Our study first noted that ASA inhibited MMP-9 gene expression in THP-1 derived macrophages in the dose-dependent manner. As the important component in the atherosclerotic plaque, macrophages with lower MMP-9 expression may also secret less MMP-9 enzymes. Our work confirmed that the MMP-9 activities secreted to media from these cells were also reduced by ASA, which is consistent to the results from other researchers. Several inflammatory mediators such as IL-1, TNF-α, and ox-LDL have been shown to increase the expression of MMP-9 by macrophages [1517], and ASA can inhibit all of these inflammatory factors. Studies showed that ASA may affect the expression of MMP-9 in cancers through the inhibition of the nuclear localizations of the AP-1 and NF-κB factors [7, 18]. Our study showed that the translocation of the NF-κB subunit p65 was inhibited by ASA at 1.2 mM and NF-κB subunit p65 may be involved in the regulation of MMP-9 expression by ASA in macrophages.

In addition, Viñals group have shown that Aspirin produces an increase of CD36, ABCA1,SR-BI expressions in THP-1 macrophages by a PGE(2)-dependent mechanism [19], but we have demonstrated that the scavenger receptor class BI and ATP-binding cassette transporter A1 increased in macrophage cells in response to the ASA treatments lonely, The uptakes of modified lipoproteins by macrophages are the early steps leading to the atherosclerosis [20]. HDL-mediated reverse cholesterol transport (RCT) represents the counteracting process that may slow down the progression of foam cell formation or even induce the regression of the atherosclerosis lesions [21]. Reverse cholesterol transport involves mainly two membrane proteins: the scavenger receptor class B, type I (SR-BI) that promotes a bidirectional cholesterol movement by facilitating diffusion via its interaction with mature HDL particles [22], and the ATP-binding cassette transporter A1 (ABCA1) that promotes phospholipids and consequent cholesterol efflux by its interaction with lipid-free apoA, namely pre-HDL [23]. The integrities of both pre-HDL and the mature HDL are required for the proper functions of HDL. We found that ASA increased the expression of SR-BI and ABCA1, so reducing the cholesterol levels in foam cells and potentially slowing down the progression of atherosclerosis, which is in agreement with the observations made by Cyrus T in the low LDL receptor-deficient mice [10].

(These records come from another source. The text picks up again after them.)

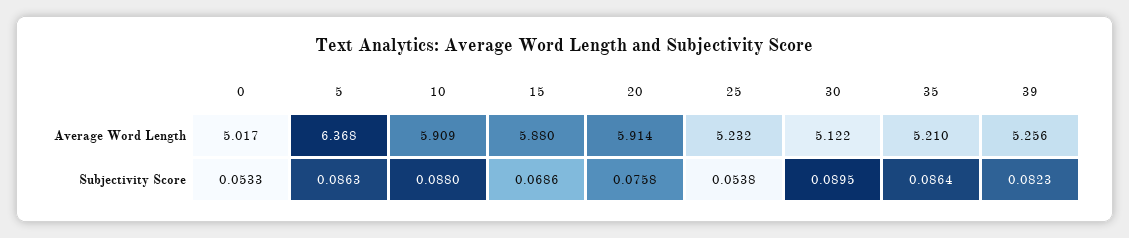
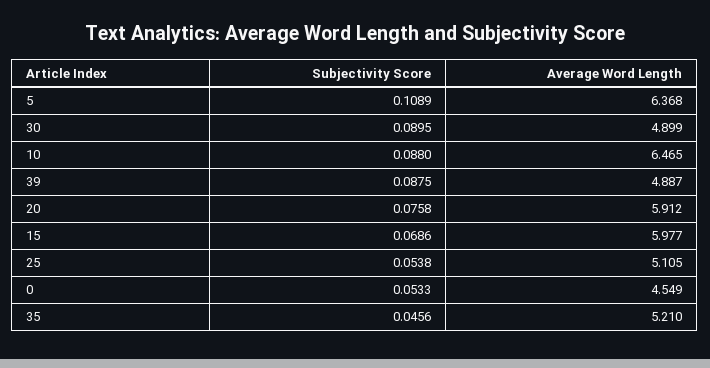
0, Average Word Length: 5.017 -> 4.549
10, Average Word Length: 5.909 -> 6.465
15, Average Word Length: 5.88 -> 5.977
20, Average Word Length: 5.914 -> 5.912
25, Average Word Length: 5.232 -> 5.105
30, Average Word Length: 5.122 -> 4.899
39, Average Word Length: 5.256 -> 4.887
5, Subjectivity Score: 0.0863 -> 0.1089
35, Subjectivity Score: 0.0864 -> 0.0456
39, Subjectivity Score: 0.0823 -> 0.0875

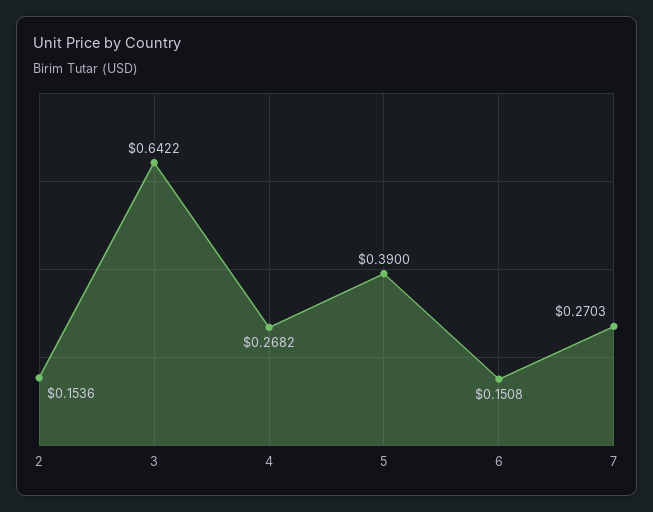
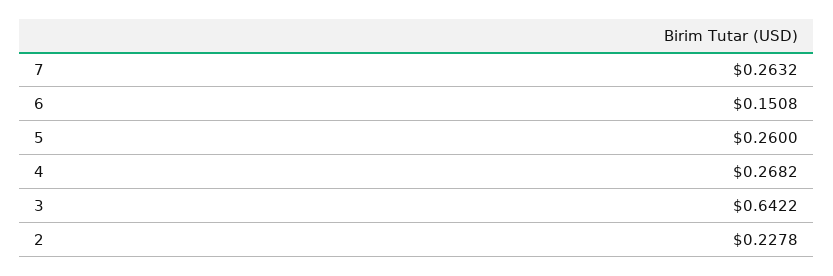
2: 0.1536 -> 0.2278
5: 0.39 -> 0.26
7: 0.2703 -> 0.2632

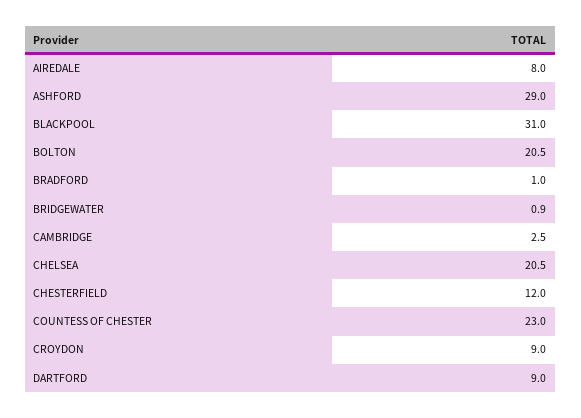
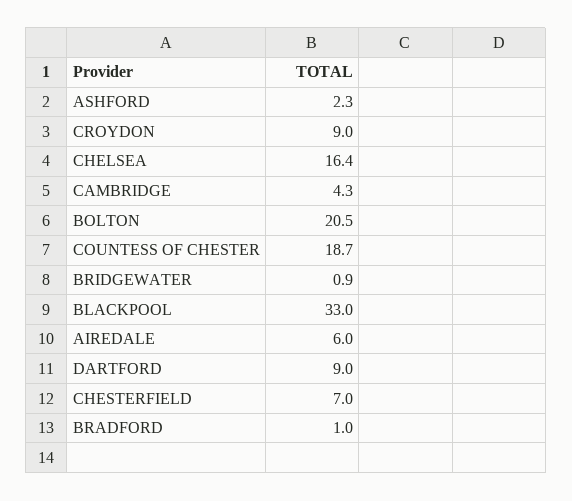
AIREDALE: 8 -> 6
ASHFORD: 29 -> 2.3
BLACKPOOL: 31 -> 33
CAMBRIDGE: 2.5 -> 4.3
CHELSEA: 20.5 -> 16.4
CHESTERFIELD: 12 -> 7
COUNTESS OF CHESTER: 23 -> 18.7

Together, our data demonstrated the important roles acetyl salicylic acid plays in the regulations of a series of key molecules involving in different aspects of inflammation and atherosclerosis. It is tempting to speculate that acetyl salicylic acid may alleviate symptoms of atherosclerosis by two potential mechanisms: maintaining the plaque stability via inhibiting activities of inflammatory molecules MMP-9 and NFκ B, and increasing the cholesterol efflux through inducing expressions of ABCA1 and SR-BI.